Once I had tested the system extensively, I was ready to share more. So I wrote a blog post on my new method: One-Touch to Inbox Zero: How I Spend 17 Minutes Per Day on Email.

To this very day, this post is one of my most popular: I regularly receive messages from people who say it’s transformed their entire approach to online communication.

Without me knowing it – elsewhere on the web – my article was being read by the founding team of a startup called Superhuman.

Rahul Vohra, one of the top experts on email software in Silicon Valley, was working hard to crack the email code. And he decided to borrow some of the principles I described in my article to design Superhuman’s new email client.

Some of these principles included:

  • Treat your email as a receiving area only (not a to-do list, content management system, or project management tool)
  • Pick & commit to your 4 essential “downstream systems” (a read later app, a calendar app, a notes app, and a task manager)
  • Start at your oldest email and process one at a time (never skipping an email and never going backward)
  • Make your goal to decide where each email actually belongs (hint: not in your inbox!), then forward it to one of your four “downstream systems”
  • And many more ideas (such as why you should never “delete” an email – and what to do instead)

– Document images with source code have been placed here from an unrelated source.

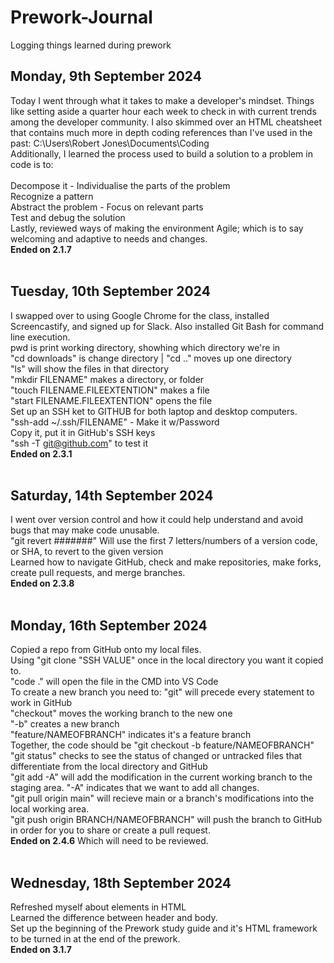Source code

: # Prework-Journal
Logging things learned during prework

## Monday, 9th September 2024
Today I went through what it takes to make a developer's mindset. Things like setting aside a quarter hour each week to check in with current trends among the developer community. I also skimmed over an HTML cheatsheet that contains much more in depth coding references than I've used in the past: C:\Users\Robert Jones\Documents\Coding<br>
Additionally, I learned the process used to build a solution to a problem in code is to:<br><br> 
Decompose it - Individualise the parts of the problem<br>
Recognize a pattern<br>
Abstract the problem - Focus on relevant parts<br>
Test and debug the solution<br>
Lastly, reviewed ways of making the environment Agile; which is to say welcoming and adaptive to needs and changes.<br>
**Ended on 2.1.7**<br><br>
## Tuesday, 10th September 2024
I swapped over to using Google Chrome for the class, installed Screencastify, and signed up for Slack. Also installed Git Bash for command line execution.<br>
pwd is print working directory, showhing which directory we're in<br>
"cd downloads" is change directory | "cd .." moves up one directory<br>
"ls" will show the files in that directory<br>
"mkdir FILENAME" makes a directory, or folder<br>
"touch FILENAME.FILEEXTENTION" makes a file<br>
"start FILENAME.FILEEXTENTION" opens the file<br>
Set up an SSH ket to GITHUB for both laptop and desktop computers.<br>
"ssh-add ~/.ssh/FILENAME" - Make it w/Password<br>
Copy it, put it in GitHub's SSH keys<br>
"ssh -T git@github.com" to test it<br>
**Ended on 2.3.1**<br><br>
## Saturday, 14th September 2024
I went over version control and how it could help understand and avoid bugs that may make code unusable.<br>
"git revert #######" Will use the first 7 letters/numbers of a version code, or SHA, to revert to the given version<br>
Learned how to navigate GitHub, check and make repositories, make forks, create pull requests, and merge branches.<br>
**Ended on 2.3.8**<br><br>
## Monday, 16th September 2024
Copied a repo from GitHub onto my local files.<br>
Using "git clone "SSH VALUE" once in the local directory you want it copied to.<br>
"code ." will open the file in the CMD into VS Code<br>
To create a new branch you need to:
"git" will precede every statement to work in GitHub<br>
"checkout" moves the working branch to the new one<br>
"-b" creates a new branch<br>
"feature/NAMEOFBRANCH" indicates it's a feature branch<br>
Together, the code should be "git checkout -b feature/NAMEOFBRANCH"<br>
"git status" checks to see the status of changed or untracked files that differentiate from the local directory and GitHub<br>
"git add -A" will add the modification in the current working branch to the staging area. "-A" indicates that we want to add all changes.<br>
"git pull origin main" will recieve main or a branch's modifications into the local working area.<br>
"git push origin BRANCH/NAMEOFBRANCH" will push the branch to GitHub in order for you to share or create a pull request.<br>
**Ended on 2.4.6** Which will need to be reviewed. <br><br>
## Wednesday, 18th September 2024
Refreshed myself about elements in HTML<br>
Learned the difference between header and body.<br>
Set up the beginning of the Prework study guide and it's HTML framework to be turned in at the end of the prework.<br>
**Ended on 3.1.7**<br><br>
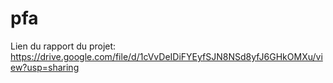# pfa
Lien du rapport du projet: 
https://drive.google.com/file/d/1cVvDeIDiFYEyfSJN8NSd8yfJ6GHkOMXu/view?usp=sharing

Want to dig into my most up-to-date thinking on all of these principles?

Good news: Superhuman recently interviewed me and summarized my approach to Inbox Zero – including 4 steps you can take to transition to this method.

Read it here:


By the way – all these years later, Superhuman has become one of the most popular and influential email client apps, offering a “premium” user experience with helpful defaults that guide people toward more productive habits with their email.

Instead of having to change your behavior through sheer force of will, fighting the design of Gmail, which is designed to accommodate the needs of billions of people, Superhuman asserts an opinion about how email should be handled.

I love our exchange of ideas because I hope it’s something we see more of in the future: conceptual thinkers and productivity coaches informing the design of software based on what they understand about people’s psychology and behavior.

The popularity of Getting Things Done (GTD) shaped a generation of to-do list apps, which adopted its use of terms like “inbox,” “next action,” “someday/maybe,” and “projects and areas.” Having a shared framework for a skill like email management similarly allows software creators to focus on what they do best – performance and design.